> [Supplied records]:
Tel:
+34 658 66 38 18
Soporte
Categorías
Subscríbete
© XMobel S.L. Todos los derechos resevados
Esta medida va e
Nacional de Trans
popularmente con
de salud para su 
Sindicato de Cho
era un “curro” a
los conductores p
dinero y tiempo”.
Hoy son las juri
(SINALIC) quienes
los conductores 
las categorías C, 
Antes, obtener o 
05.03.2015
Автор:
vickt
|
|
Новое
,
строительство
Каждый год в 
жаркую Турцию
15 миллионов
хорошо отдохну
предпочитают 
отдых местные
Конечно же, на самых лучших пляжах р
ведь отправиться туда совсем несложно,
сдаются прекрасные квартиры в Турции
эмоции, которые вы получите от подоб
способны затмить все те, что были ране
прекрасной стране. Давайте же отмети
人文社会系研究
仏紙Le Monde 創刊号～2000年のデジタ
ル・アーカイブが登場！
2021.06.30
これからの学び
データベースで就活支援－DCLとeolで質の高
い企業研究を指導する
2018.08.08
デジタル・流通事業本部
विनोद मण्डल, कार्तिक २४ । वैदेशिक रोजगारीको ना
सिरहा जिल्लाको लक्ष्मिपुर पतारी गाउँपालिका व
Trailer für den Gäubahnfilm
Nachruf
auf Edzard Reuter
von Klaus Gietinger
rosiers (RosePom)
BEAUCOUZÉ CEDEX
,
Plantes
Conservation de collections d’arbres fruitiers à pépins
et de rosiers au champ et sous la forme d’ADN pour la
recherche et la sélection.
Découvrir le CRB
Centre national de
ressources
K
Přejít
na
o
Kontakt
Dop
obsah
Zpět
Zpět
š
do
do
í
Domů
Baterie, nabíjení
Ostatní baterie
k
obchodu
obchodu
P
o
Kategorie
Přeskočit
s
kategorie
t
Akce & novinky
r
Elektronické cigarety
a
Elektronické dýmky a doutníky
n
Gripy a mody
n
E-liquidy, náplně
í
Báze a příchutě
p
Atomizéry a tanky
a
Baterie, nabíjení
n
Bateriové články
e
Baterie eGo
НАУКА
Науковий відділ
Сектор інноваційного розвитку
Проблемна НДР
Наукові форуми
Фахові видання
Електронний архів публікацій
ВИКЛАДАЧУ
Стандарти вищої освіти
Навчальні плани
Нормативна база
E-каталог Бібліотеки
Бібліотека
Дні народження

> [What this task involves]: Repeat exactly the lines above from the line that contains "Проблемна НДР" through the end. Include both of these ends; leave out everything else.

> [Response to this task]:
Проблемна НДР
Наукові форуми
Фахові видання
Електронний архів публікацій
ВИКЛАДАЧУ
Стандарти вищої освіти
Навчальні плани
Нормативна база
E-каталог Бібліотеки
Бібліотека
Дні народження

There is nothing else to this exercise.